#### Goal of the exercise
Check each line of the listing for the string "Modifier", then state how many lines have it. Only the number is wanted.

#### Exercise data

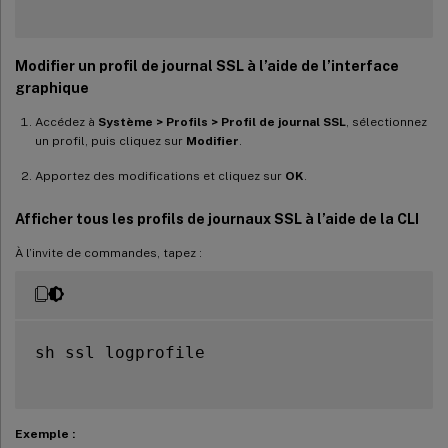
Modifier un profil de journal SSL à l’aide de l’interface
graphique
Accédez à
Système > Profils > Profil de journal SSL
, sélectionnez
un profil, puis cliquez sur
Modifier
.
Apportez des modifications et cliquez sur
OK
.
Afficher tous les profils de journaux SSL à l’aide de la CLI
À l’invite de commandes, tapez :
sh ssl logprofile

Exemple :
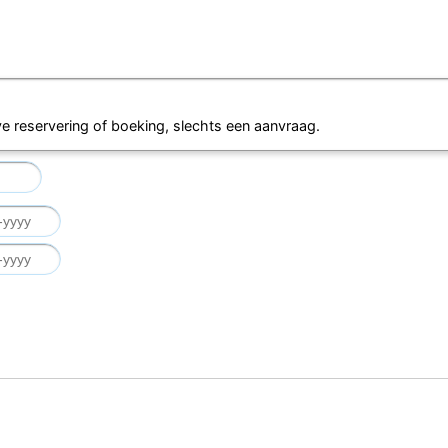
eve reservering of boeking, slechts een aanvraag.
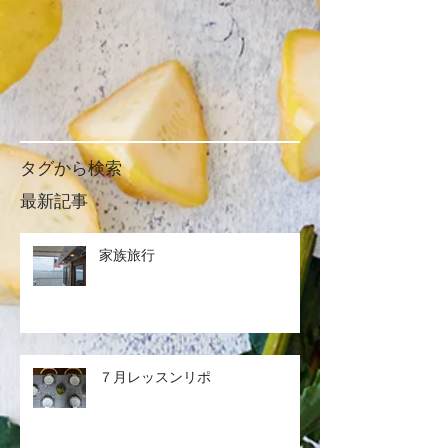
タグから検索
最新記事
家族旅行
７月レッスンリポ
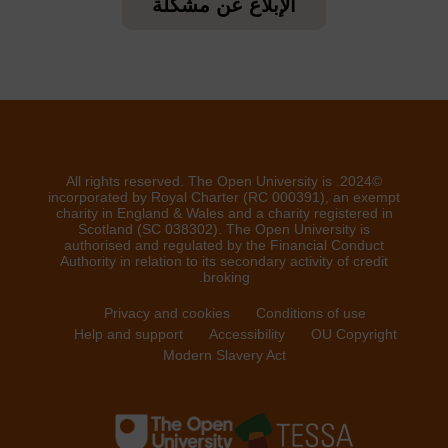
الإبلاغ عن مشكلة
©2024. All rights reserved. The Open University is
incorporated by Royal Charter (RC 000391), an exempt
charity in England & Wales and a charity registered in
Scotland (SC 038302). The Open University is
authorised and regulated by the Financial Conduct
Authority in relation to its secondary activity of credit
broking.
Privacy and cookies
Conditions of use
Help and support
Accessibility
OU Copyright
Modern Slavery Act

#### Output
2